### EXERCISE DESCRIPTION
Exactly the lines from the beginning of the records to the line with "37: (468, 39, 10.51)", both ends included, are to be given again, and pictures are to be left out.

(Dataset entries)
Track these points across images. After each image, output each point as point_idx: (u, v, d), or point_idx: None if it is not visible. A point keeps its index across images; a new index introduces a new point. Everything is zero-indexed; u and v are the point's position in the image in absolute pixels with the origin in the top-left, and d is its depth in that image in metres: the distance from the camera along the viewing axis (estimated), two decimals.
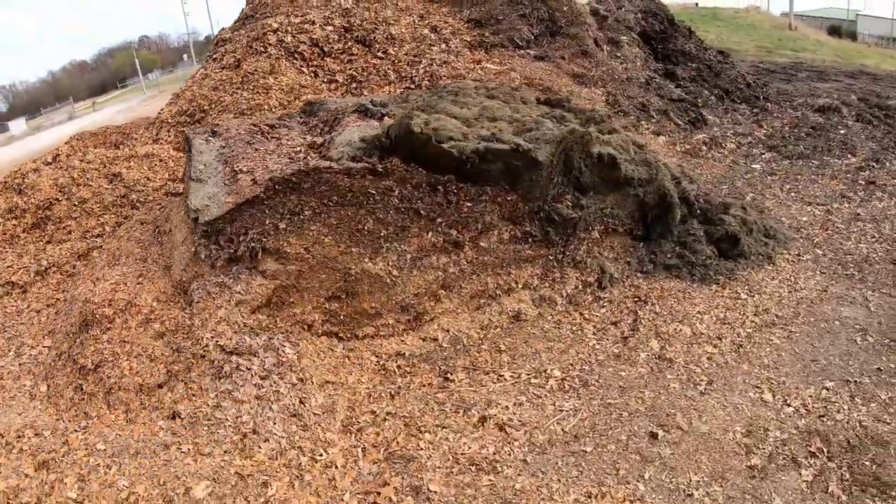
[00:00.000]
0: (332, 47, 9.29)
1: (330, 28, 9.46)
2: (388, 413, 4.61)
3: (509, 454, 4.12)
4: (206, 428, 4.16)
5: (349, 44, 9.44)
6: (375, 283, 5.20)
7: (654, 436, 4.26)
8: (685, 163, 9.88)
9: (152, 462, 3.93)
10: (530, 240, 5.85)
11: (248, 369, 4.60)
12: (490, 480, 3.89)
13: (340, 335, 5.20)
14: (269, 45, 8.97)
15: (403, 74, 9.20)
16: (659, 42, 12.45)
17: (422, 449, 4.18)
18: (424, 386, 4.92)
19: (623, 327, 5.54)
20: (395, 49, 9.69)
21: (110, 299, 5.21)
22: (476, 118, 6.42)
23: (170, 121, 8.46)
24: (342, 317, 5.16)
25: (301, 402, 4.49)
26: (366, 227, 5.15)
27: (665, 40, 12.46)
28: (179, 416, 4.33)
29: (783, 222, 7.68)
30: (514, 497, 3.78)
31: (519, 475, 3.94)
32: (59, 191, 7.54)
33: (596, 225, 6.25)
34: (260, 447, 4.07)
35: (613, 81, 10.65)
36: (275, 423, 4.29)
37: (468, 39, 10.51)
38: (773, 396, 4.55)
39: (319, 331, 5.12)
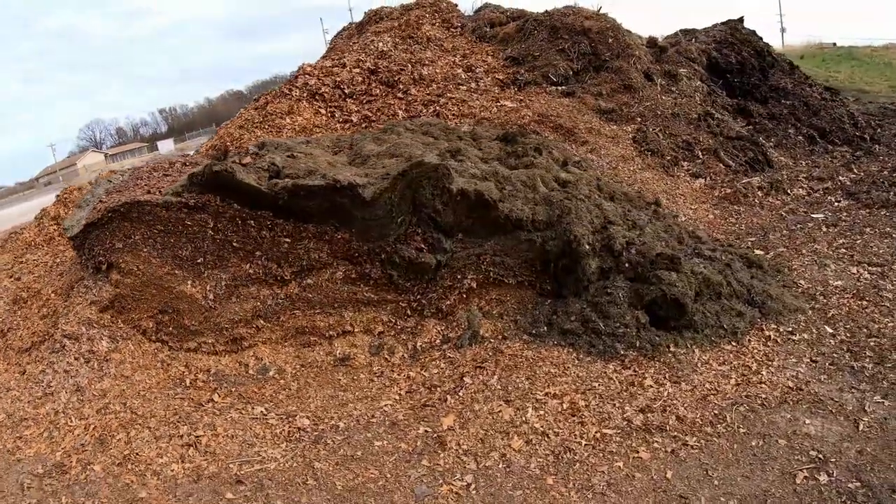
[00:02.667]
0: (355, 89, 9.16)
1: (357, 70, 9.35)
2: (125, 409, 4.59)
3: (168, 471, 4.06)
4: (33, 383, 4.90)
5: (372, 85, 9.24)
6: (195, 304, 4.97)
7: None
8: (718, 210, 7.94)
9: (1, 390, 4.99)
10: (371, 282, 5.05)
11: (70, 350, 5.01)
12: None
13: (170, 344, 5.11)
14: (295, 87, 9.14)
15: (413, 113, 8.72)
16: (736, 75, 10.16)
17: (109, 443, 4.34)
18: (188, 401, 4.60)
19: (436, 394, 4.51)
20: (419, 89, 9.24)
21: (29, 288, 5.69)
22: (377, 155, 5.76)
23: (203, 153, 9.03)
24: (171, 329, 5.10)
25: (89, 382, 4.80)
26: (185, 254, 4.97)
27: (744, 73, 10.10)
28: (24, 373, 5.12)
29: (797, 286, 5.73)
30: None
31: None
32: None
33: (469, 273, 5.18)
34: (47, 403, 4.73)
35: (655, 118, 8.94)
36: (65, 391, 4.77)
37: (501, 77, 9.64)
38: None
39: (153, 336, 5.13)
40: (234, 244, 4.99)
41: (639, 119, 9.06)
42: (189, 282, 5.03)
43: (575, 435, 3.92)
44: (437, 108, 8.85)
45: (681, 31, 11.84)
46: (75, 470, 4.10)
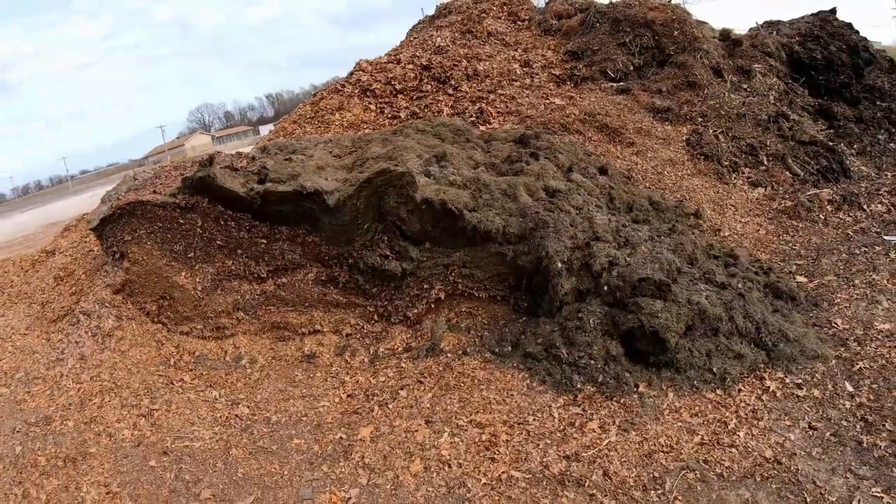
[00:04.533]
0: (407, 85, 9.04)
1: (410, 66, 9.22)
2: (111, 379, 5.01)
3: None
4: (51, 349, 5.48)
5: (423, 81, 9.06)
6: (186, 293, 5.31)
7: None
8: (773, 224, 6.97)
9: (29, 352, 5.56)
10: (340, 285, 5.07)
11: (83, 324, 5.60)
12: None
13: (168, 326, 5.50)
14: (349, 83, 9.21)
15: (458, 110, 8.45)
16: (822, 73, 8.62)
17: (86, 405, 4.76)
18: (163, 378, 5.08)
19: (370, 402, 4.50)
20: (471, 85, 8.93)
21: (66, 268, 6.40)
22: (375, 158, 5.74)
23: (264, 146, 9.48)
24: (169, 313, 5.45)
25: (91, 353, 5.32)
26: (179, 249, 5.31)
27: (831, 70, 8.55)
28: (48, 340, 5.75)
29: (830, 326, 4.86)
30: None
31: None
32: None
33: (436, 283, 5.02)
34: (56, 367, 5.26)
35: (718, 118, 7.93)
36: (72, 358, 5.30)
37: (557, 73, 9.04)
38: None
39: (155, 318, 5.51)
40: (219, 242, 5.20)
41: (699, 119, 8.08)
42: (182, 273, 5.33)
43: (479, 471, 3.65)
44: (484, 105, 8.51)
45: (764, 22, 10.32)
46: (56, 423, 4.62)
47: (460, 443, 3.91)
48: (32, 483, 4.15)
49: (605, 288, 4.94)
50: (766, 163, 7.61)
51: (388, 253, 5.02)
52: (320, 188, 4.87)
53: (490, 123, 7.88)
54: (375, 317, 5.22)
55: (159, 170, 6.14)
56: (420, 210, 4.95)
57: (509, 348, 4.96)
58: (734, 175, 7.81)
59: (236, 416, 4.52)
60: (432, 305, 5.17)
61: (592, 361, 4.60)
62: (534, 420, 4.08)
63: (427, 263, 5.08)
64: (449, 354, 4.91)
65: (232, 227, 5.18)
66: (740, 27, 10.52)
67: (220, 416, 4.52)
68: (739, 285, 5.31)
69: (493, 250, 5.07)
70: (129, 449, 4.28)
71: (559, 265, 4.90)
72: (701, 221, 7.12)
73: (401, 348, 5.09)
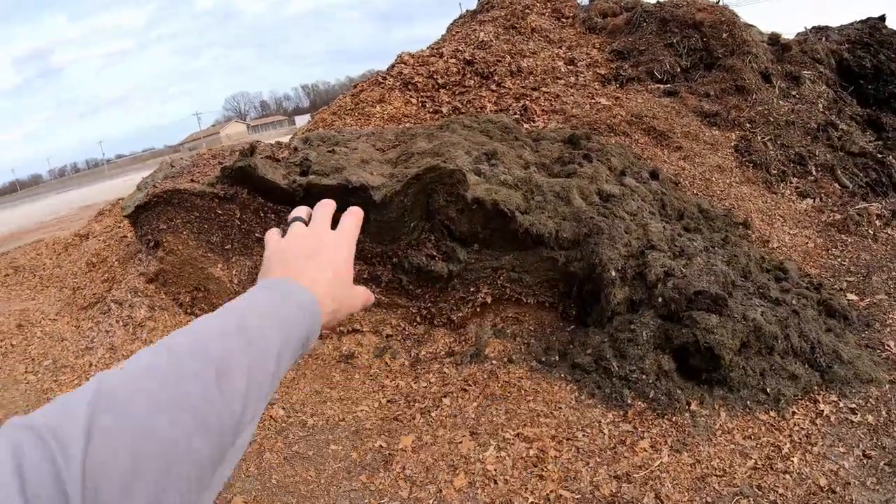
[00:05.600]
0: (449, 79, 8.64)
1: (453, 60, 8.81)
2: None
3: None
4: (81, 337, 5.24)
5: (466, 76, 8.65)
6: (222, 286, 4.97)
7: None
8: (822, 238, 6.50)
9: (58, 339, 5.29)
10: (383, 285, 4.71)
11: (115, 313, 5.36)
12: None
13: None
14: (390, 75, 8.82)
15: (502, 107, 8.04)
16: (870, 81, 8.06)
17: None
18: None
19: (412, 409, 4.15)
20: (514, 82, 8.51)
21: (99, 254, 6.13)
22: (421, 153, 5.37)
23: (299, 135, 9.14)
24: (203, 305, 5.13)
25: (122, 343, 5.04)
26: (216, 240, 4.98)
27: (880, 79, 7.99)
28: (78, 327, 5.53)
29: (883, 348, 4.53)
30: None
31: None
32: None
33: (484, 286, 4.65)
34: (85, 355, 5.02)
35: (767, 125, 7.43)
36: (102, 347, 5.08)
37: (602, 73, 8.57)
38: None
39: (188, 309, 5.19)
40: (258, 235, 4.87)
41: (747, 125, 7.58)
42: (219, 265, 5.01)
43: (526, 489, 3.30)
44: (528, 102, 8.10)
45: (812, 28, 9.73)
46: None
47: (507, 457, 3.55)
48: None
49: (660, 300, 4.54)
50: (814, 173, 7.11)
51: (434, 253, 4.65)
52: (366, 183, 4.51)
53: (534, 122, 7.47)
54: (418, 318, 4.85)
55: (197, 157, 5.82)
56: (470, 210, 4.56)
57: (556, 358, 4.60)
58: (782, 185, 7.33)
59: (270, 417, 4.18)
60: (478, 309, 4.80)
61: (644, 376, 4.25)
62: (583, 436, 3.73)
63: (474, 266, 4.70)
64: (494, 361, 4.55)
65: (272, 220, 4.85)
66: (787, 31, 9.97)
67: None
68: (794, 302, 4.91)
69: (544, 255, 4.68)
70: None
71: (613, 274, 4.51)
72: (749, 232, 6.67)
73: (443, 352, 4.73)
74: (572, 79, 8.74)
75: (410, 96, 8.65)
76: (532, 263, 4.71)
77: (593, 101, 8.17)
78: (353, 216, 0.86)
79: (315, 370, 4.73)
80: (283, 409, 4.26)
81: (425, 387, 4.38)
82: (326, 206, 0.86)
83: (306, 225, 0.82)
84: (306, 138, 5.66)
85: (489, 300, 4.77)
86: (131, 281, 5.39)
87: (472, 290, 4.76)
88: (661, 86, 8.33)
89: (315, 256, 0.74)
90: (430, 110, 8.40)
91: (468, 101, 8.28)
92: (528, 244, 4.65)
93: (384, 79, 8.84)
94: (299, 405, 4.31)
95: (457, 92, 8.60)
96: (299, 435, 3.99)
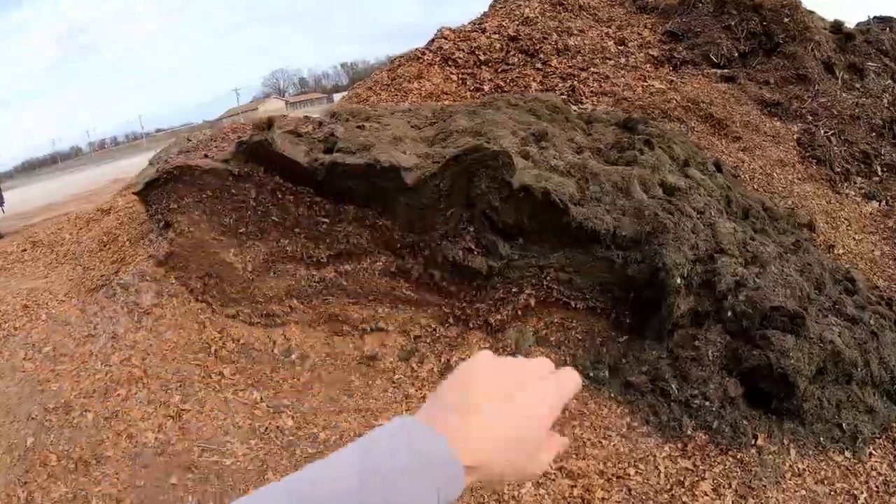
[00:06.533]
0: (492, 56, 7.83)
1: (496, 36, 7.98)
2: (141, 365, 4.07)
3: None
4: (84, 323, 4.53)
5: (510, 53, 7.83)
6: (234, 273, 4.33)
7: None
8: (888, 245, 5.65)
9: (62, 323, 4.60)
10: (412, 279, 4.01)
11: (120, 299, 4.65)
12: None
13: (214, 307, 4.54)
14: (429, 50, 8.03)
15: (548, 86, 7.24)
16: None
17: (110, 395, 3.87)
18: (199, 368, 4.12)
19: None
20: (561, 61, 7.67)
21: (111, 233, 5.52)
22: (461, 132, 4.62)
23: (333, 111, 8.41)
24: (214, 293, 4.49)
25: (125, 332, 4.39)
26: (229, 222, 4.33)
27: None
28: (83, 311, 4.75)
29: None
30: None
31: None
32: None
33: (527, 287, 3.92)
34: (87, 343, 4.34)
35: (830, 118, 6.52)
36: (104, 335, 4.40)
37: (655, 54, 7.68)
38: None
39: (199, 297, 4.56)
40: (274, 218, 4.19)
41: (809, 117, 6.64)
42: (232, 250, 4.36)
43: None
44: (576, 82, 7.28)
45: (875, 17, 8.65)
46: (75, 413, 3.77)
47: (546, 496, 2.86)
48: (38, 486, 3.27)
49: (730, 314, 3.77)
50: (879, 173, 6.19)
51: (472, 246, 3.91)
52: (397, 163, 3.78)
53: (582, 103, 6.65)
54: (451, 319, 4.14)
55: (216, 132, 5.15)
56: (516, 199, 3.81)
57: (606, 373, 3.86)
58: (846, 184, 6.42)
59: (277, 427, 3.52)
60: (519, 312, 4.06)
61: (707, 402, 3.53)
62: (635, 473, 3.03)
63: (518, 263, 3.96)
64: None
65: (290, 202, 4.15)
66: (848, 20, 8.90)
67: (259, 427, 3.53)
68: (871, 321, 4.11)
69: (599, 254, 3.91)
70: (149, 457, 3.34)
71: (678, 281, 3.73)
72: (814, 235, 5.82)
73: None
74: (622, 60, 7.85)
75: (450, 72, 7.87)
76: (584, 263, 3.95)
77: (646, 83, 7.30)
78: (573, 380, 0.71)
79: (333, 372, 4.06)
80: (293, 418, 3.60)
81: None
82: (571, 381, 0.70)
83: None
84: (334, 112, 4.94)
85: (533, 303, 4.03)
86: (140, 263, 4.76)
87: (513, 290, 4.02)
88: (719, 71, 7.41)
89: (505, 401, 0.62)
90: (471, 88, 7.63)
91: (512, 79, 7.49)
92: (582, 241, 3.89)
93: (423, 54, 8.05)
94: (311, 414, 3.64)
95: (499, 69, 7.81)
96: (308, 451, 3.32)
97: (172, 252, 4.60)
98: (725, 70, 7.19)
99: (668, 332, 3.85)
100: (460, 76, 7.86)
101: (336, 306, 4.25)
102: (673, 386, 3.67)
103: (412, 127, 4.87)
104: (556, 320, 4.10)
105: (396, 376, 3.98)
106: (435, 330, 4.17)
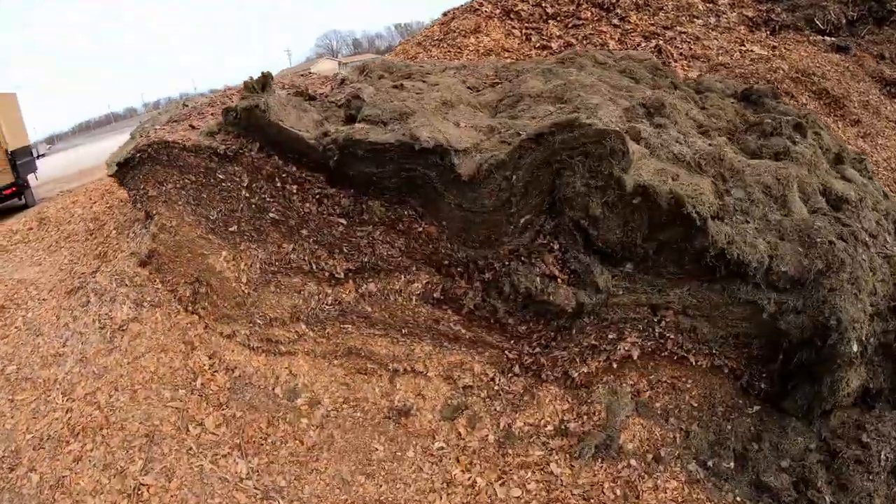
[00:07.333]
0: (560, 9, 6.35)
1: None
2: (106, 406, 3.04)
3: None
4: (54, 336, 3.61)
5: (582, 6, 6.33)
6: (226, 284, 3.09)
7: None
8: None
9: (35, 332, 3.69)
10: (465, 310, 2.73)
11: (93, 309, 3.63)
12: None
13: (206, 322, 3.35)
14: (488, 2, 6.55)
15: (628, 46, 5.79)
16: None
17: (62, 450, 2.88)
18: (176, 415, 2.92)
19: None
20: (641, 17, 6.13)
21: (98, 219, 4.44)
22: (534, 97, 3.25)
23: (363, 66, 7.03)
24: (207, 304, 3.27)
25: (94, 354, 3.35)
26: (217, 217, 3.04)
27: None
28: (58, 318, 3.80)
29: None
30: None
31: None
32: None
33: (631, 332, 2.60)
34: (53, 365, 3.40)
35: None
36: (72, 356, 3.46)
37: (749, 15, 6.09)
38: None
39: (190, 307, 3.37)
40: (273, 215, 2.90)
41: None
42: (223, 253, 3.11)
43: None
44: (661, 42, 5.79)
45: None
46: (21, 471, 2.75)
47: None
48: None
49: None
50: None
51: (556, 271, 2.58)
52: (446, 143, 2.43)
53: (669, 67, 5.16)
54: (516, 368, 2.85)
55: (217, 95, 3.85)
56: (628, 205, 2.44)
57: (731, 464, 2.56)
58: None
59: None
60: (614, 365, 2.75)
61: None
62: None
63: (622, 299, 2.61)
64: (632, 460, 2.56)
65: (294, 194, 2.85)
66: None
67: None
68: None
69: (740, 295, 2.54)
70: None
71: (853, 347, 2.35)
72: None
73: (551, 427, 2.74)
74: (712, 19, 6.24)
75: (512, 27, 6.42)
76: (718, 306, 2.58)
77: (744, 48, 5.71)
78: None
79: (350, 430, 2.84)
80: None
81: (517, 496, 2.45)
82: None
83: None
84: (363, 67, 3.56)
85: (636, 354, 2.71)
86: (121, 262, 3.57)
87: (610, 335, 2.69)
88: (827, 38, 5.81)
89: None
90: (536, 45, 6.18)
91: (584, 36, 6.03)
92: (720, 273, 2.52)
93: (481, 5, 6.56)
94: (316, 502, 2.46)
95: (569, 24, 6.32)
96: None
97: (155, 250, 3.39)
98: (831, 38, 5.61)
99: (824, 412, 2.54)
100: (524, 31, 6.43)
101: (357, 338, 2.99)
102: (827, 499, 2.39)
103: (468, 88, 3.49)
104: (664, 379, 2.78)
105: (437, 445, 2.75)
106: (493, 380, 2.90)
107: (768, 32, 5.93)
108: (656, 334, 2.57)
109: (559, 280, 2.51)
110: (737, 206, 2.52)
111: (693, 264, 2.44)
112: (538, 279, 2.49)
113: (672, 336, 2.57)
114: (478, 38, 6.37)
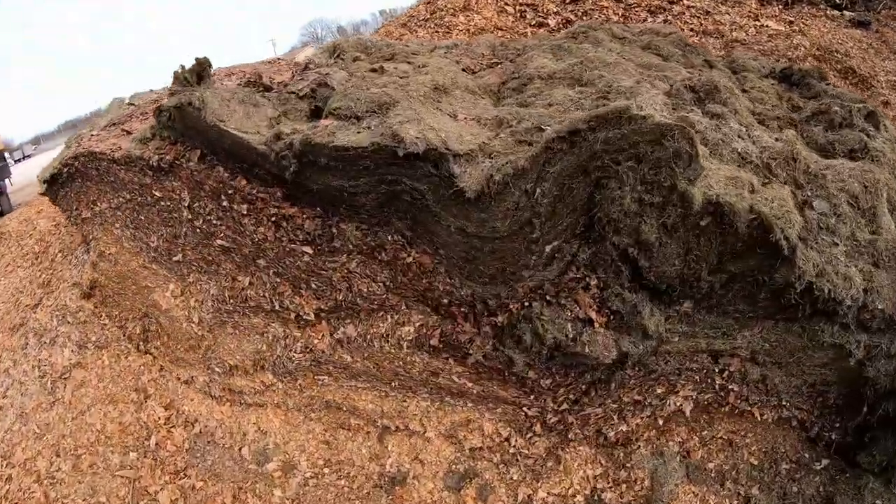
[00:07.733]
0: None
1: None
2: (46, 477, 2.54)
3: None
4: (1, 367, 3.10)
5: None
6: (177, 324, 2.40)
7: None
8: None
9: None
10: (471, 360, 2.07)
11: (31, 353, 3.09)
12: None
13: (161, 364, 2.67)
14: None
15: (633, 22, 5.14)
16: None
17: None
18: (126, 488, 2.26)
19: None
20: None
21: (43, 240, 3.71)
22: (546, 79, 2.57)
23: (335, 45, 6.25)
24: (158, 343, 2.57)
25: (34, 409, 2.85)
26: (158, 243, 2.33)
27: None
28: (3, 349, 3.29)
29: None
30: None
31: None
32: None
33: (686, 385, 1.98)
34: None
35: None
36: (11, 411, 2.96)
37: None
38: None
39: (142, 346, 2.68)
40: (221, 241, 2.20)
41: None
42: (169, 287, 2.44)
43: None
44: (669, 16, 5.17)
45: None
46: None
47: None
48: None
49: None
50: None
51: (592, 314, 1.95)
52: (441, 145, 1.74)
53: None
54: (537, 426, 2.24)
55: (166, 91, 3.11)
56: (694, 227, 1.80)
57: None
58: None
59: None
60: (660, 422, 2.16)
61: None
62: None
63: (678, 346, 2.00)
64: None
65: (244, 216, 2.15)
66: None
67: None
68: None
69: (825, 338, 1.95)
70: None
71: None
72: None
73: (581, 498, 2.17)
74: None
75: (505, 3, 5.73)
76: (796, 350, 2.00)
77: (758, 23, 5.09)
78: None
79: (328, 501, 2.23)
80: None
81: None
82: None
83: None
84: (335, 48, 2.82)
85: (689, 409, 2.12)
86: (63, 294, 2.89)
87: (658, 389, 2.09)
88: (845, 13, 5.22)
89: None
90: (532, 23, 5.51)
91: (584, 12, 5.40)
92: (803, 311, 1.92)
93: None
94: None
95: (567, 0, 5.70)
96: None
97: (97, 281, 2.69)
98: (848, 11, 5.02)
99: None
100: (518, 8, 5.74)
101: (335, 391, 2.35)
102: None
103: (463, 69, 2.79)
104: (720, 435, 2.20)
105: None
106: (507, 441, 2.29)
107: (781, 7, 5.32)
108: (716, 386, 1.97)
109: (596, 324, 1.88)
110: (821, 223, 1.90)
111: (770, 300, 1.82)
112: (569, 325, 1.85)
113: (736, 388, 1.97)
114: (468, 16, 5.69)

### RESULT OF THE EXERCISE
Track these points across images. After each image, output each point as point_idx: (u, v, d), or point_idx: None if it is not visible. A point keeps its index across images; a new index introduces a new point. Everything is zero-indexed; u and v are the point's position in the image in absolute pixels with the origin in the top-left, and d is its depth in that image in metres: the distance from the camera along the viewing axis (estimated), two decimals.
[00:00.000]
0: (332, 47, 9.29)
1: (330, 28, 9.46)
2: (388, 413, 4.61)
3: (509, 454, 4.12)
4: (206, 428, 4.16)
5: (349, 44, 9.44)
6: (375, 283, 5.20)
7: (654, 436, 4.26)
8: (685, 163, 9.88)
9: (152, 462, 3.93)
10: (530, 240, 5.85)
11: (248, 369, 4.60)
12: (490, 480, 3.89)
13: (340, 335, 5.20)
14: (269, 45, 8.97)
15: (403, 74, 9.20)
16: (659, 42, 12.45)
17: (422, 449, 4.18)
18: (424, 386, 4.92)
19: (623, 327, 5.54)
20: (395, 49, 9.69)
21: (110, 299, 5.21)
22: (476, 118, 6.42)
23: (170, 121, 8.46)
24: (342, 317, 5.16)
25: (301, 402, 4.49)
26: (366, 227, 5.15)
27: (665, 40, 12.46)
28: (179, 416, 4.33)
29: (783, 222, 7.68)
30: (514, 497, 3.78)
31: (519, 475, 3.94)
32: (59, 191, 7.54)
33: (596, 225, 6.25)
34: (260, 447, 4.07)
35: (613, 81, 10.65)
36: (275, 423, 4.29)
37: (468, 39, 10.51)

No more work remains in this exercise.